[Human pose images with coordinates]
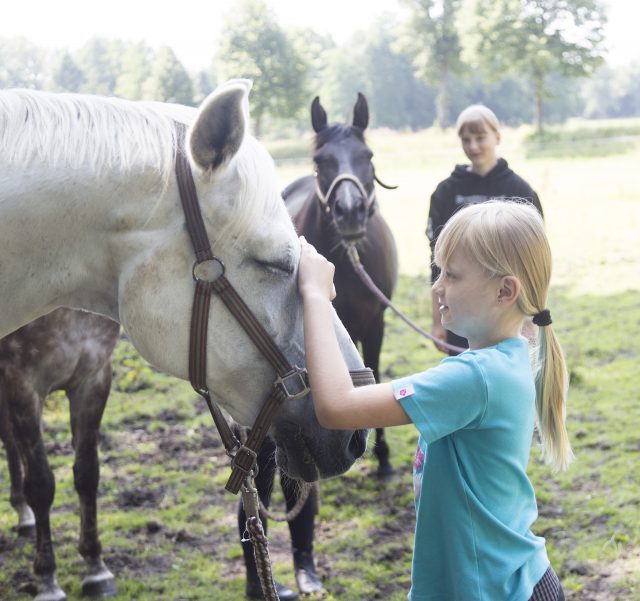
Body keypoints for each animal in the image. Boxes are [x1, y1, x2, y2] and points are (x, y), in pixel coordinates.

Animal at [0, 310, 120, 600]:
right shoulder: (23, 384)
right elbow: (41, 485)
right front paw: (47, 580)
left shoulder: (93, 377)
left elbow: (87, 474)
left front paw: (96, 568)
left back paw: (24, 515)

DIRECTIONS:
The lines from the one with "right shoulder: (23, 384)" through the final line of the data are to be reproduced exactly, both included, with no other lines.

ANSWER AREA:
right shoulder: (23, 384)
right elbow: (41, 485)
right front paw: (47, 580)
left shoulder: (93, 377)
left elbow: (87, 474)
left front paw: (96, 568)
left back paw: (24, 515)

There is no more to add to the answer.